▶ Problem to solve
The data below needs to be returned exactly, line for line.

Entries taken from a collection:
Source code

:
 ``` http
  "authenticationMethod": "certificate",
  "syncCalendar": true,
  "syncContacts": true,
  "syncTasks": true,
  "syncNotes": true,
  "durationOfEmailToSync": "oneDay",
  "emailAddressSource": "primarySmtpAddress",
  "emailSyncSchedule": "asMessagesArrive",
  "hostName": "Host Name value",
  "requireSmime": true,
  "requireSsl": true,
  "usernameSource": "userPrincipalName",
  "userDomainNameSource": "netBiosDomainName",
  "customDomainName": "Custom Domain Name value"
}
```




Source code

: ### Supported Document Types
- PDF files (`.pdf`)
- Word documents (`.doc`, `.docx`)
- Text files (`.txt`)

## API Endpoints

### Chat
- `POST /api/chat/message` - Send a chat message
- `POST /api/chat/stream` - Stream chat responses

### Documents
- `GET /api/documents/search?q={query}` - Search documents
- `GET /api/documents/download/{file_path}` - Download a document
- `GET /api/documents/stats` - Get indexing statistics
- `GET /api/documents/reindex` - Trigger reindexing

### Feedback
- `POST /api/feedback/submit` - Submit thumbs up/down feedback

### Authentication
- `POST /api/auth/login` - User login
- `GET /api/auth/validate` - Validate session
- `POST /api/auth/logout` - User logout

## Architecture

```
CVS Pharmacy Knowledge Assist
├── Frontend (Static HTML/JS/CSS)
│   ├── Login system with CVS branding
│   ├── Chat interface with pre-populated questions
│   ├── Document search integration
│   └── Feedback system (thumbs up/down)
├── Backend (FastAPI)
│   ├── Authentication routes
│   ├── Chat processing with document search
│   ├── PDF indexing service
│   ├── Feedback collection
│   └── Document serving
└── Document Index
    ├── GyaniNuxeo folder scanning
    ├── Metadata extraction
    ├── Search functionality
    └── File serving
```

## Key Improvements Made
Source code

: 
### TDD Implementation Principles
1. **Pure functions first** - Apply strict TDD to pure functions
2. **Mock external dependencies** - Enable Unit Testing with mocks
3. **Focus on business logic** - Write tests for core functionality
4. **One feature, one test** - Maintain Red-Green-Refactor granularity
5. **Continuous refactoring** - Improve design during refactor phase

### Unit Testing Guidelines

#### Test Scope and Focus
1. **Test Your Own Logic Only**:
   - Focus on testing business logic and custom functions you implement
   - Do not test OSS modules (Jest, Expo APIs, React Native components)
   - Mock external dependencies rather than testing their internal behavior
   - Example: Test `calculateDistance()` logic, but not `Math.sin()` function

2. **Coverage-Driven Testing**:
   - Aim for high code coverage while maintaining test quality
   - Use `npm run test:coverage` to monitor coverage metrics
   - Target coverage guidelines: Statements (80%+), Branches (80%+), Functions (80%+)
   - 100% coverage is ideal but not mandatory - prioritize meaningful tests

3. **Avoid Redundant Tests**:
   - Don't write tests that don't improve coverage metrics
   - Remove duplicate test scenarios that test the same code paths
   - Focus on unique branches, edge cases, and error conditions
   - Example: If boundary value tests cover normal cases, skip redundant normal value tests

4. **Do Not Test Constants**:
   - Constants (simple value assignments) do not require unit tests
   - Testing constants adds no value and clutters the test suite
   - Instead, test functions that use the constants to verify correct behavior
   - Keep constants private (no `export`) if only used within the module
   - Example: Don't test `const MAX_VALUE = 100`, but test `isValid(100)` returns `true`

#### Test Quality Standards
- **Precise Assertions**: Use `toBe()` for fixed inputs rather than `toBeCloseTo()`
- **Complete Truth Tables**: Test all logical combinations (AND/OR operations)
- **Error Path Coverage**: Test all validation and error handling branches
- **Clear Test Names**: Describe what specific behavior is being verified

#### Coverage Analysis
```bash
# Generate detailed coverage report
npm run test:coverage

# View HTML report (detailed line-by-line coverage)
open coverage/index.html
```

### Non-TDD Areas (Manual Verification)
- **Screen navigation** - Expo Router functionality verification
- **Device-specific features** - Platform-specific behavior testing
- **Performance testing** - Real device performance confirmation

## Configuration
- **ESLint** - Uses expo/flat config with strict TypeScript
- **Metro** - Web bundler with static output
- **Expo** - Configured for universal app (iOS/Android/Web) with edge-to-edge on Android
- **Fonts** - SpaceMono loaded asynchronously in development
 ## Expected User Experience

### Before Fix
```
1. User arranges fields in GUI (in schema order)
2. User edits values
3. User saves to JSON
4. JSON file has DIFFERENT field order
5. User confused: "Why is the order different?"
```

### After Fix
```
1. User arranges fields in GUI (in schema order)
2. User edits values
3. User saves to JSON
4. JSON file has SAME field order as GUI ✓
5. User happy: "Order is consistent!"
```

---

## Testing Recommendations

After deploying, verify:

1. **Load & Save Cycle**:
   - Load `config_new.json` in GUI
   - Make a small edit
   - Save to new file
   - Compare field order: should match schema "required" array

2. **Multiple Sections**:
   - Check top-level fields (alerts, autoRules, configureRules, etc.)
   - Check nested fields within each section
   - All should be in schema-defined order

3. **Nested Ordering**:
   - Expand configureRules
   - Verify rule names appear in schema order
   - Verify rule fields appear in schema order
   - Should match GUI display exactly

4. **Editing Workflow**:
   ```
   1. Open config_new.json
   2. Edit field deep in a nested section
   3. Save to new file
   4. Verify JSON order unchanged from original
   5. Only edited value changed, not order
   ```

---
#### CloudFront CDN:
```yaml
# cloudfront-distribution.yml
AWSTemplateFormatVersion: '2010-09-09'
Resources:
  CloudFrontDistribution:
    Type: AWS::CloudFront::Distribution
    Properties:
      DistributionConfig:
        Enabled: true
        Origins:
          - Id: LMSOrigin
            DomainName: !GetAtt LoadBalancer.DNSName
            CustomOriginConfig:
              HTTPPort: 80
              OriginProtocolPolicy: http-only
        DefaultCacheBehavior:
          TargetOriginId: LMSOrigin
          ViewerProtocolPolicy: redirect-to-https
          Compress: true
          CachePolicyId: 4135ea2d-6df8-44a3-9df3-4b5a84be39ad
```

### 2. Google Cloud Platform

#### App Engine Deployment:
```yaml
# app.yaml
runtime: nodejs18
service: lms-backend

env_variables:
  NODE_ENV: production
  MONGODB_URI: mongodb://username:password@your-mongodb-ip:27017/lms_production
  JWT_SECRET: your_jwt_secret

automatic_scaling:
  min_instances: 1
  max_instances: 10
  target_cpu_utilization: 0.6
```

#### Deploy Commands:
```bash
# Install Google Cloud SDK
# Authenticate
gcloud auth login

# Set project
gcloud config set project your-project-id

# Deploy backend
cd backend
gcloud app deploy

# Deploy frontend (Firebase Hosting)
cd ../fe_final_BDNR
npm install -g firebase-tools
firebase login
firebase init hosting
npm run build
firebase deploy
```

▶ Response to this task
Source code

:
 ``` http
  "authenticationMethod": "certificate",
  "syncCalendar": true,
  "syncContacts": true,
  "syncTasks": true,
  "syncNotes": true,
  "durationOfEmailToSync": "oneDay",
  "emailAddressSource": "primarySmtpAddress",
  "emailSyncSchedule": "asMessagesArrive",
  "hostName": "Host Name value",
  "requireSmime": true,
  "requireSsl": true,
  "usernameSource": "userPrincipalName",
  "userDomainNameSource": "netBiosDomainName",
  "customDomainName": "Custom Domain Name value"
}
```




Source code

: ### Supported Document Types
- PDF files (`.pdf`)
- Word documents (`.doc`, `.docx`)
- Text files (`.txt`)

## API Endpoints

### Chat
- `POST /api/chat/message` - Send a chat message
- `POST /api/chat/stream` - Stream chat responses

### Documents
- `GET /api/documents/search?q={query}` - Search documents
- `GET /api/documents/download/{file_path}` - Download a document
- `GET /api/documents/stats` - Get indexing statistics
- `GET /api/documents/reindex` - Trigger reindexing

### Feedback
- `POST /api/feedback/submit` - Submit thumbs up/down feedback

### Authentication
- `POST /api/auth/login` - User login
- `GET /api/auth/validate` - Validate session
- `POST /api/auth/logout` - User logout

## Architecture

```
CVS Pharmacy Knowledge Assist
├── Frontend (Static HTML/JS/CSS)
│   ├── Login system with CVS branding
│   ├── Chat interface with pre-populated questions
│   ├── Document search integration
│   └── Feedback system (thumbs up/down)
├── Backend (FastAPI)
│   ├── Authentication routes
│   ├── Chat processing with document search
│   ├── PDF indexing service
│   ├── Feedback collection
│   └── Document serving
└── Document Index
    ├── GyaniNuxeo folder scanning
    ├── Metadata extraction
    ├── Search functionality
    └── File serving
```

## Key Improvements Made
Source code

: 
### TDD Implementation Principles
1. **Pure functions first** - Apply strict TDD to pure functions
2. **Mock external dependencies** - Enable Unit Testing with mocks
3. **Focus on business logic** - Write tests for core functionality
4. **One feature, one test** - Maintain Red-Green-Refactor granularity
5. **Continuous refactoring** - Improve design during refactor phase

### Unit Testing Guidelines

#### Test Scope and Focus
1. **Test Your Own Logic Only**:
   - Focus on testing business logic and custom functions you implement
   - Do not test OSS modules (Jest, Expo APIs, React Native components)
   - Mock external dependencies rather than testing their internal behavior
   - Example: Test `calculateDistance()` logic, but not `Math.sin()` function

2. **Coverage-Driven Testing**:
   - Aim for high code coverage while maintaining test quality
   - Use `npm run test:coverage` to monitor coverage metrics
   - Target coverage guidelines: Statements (80%+), Branches (80%+), Functions (80%+)
   - 100% coverage is ideal but not mandatory - prioritize meaningful tests

3. **Avoid Redundant Tests**:
   - Don't write tests that don't improve coverage metrics
   - Remove duplicate test scenarios that test the same code paths
   - Focus on unique branches, edge cases, and error conditions
   - Example: If boundary value tests cover normal cases, skip redundant normal value tests

4. **Do Not Test Constants**:
   - Constants (simple value assignments) do not require unit tests
   - Testing constants adds no value and clutters the test suite
   - Instead, test functions that use the constants to verify correct behavior
   - Keep constants private (no `export`) if only used within the module
   - Example: Don't test `const MAX_VALUE = 100`, but test `isValid(100)` returns `true`

#### Test Quality Standards
- **Precise Assertions**: Use `toBe()` for fixed inputs rather than `toBeCloseTo()`
- **Complete Truth Tables**: Test all logical combinations (AND/OR operations)
- **Error Path Coverage**: Test all validation and error handling branches
- **Clear Test Names**: Describe what specific behavior is being verified

#### Coverage Analysis
```bash
# Generate detailed coverage report
npm run test:coverage

# View HTML report (detailed line-by-line coverage)
open coverage/index.html
```

### Non-TDD Areas (Manual Verification)
- **Screen navigation** - Expo Router functionality verification
- **Device-specific features** - Platform-specific behavior testing
- **Performance testing** - Real device performance confirmation

## Configuration
- **ESLint** - Uses expo/flat config with strict TypeScript
- **Metro** - Web bundler with static output
- **Expo** - Configured for universal app (iOS/Android/Web) with edge-to-edge on Android
- **Fonts** - SpaceMono loaded asynchronously in development
 ## Expected User Experience

### Before Fix
```
1. User arranges fields in GUI (in schema order)
2. User edits values
3. User saves to JSON
4. JSON file has DIFFERENT field order
5. User confused: "Why is the order different?"
```

### After Fix
```
1. User arranges fields in GUI (in schema order)
2. User edits values
3. User saves to JSON
4. JSON file has SAME field order as GUI ✓
5. User happy: "Order is consistent!"
```

---

## Testing Recommendations

After deploying, verify:

1. **Load & Save Cycle**:
   - Load `config_new.json` in GUI
   - Make a small edit
   - Save to new file
   - Compare field order: should match schema "required" array

2. **Multiple Sections**:
   - Check top-level fields (alerts, autoRules, configureRules, etc.)
   - Check nested fields within each section
   - All should be in schema-defined order

3. **Nested Ordering**:
   - Expand configureRules
   - Verify rule names appear in schema order
   - Verify rule fields appear in schema order
   - Should match GUI display exactly

4. **Editing Workflow**:
   ```
   1. Open config_new.json
   2. Edit field deep in a nested section
   3. Save to new file
   4. Verify JSON order unchanged from original
   5. Only edited value changed, not order
   ```

---
#### CloudFront CDN:
```yaml
# cloudfront-distribution.yml
AWSTemplateFormatVersion: '2010-09-09'
Resources:
  CloudFrontDistribution:
    Type: AWS::CloudFront::Distribution
    Properties:
      DistributionConfig:
        Enabled: true
        Origins:
          - Id: LMSOrigin
            DomainName: !GetAtt LoadBalancer.DNSName
            CustomOriginConfig:
              HTTPPort: 80
              OriginProtocolPolicy: http-only
        DefaultCacheBehavior:
          TargetOriginId: LMSOrigin
          ViewerProtocolPolicy: redirect-to-https
          Compress: true
          CachePolicyId: 4135ea2d-6df8-44a3-9df3-4b5a84be39ad
```

### 2. Google Cloud Platform

#### App Engine Deployment:
```yaml
# app.yaml
runtime: nodejs18
service: lms-backend

env_variables:
  NODE_ENV: production
  MONGODB_URI: mongodb://username:password@your-mongodb-ip:27017/lms_production
  JWT_SECRET: your_jwt_secret

automatic_scaling:
  min_instances: 1
  max_instances: 10
  target_cpu_utilization: 0.6
```

#### Deploy Commands:
```bash
# Install Google Cloud SDK
# Authenticate
gcloud auth login

# Set project
gcloud config set project your-project-id

# Deploy backend
cd backend
gcloud app deploy

# Deploy frontend (Firebase Hosting)
cd ../fe_final_BDNR
npm install -g firebase-tools
firebase login
firebase init hosting
npm run build
firebase deploy
```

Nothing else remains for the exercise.